(Records from a collection)
■ ■ ■ ■ ■
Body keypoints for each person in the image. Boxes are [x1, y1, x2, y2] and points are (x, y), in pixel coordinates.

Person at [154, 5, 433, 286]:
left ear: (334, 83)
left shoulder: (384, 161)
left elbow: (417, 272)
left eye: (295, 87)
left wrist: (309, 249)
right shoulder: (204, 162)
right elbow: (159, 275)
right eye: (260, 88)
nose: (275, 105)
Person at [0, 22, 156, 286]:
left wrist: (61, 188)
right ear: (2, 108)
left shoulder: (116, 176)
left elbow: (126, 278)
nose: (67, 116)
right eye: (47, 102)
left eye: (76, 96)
■ ■ ■ ■ ■
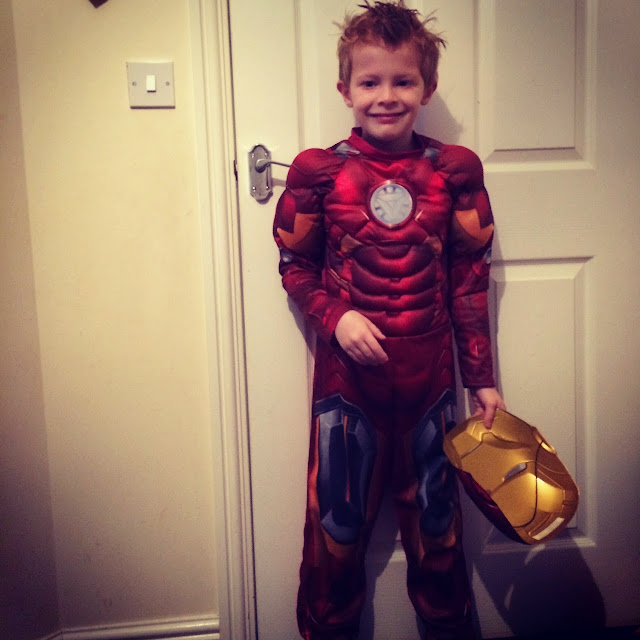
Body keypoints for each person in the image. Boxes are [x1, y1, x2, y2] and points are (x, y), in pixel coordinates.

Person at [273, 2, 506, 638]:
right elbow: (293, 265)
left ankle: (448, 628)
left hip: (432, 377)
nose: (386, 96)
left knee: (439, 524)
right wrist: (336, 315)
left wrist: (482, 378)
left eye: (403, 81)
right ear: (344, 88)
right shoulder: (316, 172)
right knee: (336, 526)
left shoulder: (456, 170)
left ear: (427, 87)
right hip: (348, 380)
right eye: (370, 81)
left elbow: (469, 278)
■ ■ ■ ■ ■
Your objective: Where in the records does the word "wrist" appear? Copy each line that holds it.

Output of the exercise:
left wrist: (309, 249)
left wrist: (61, 188)
right wrist: (336, 315)
left wrist: (482, 378)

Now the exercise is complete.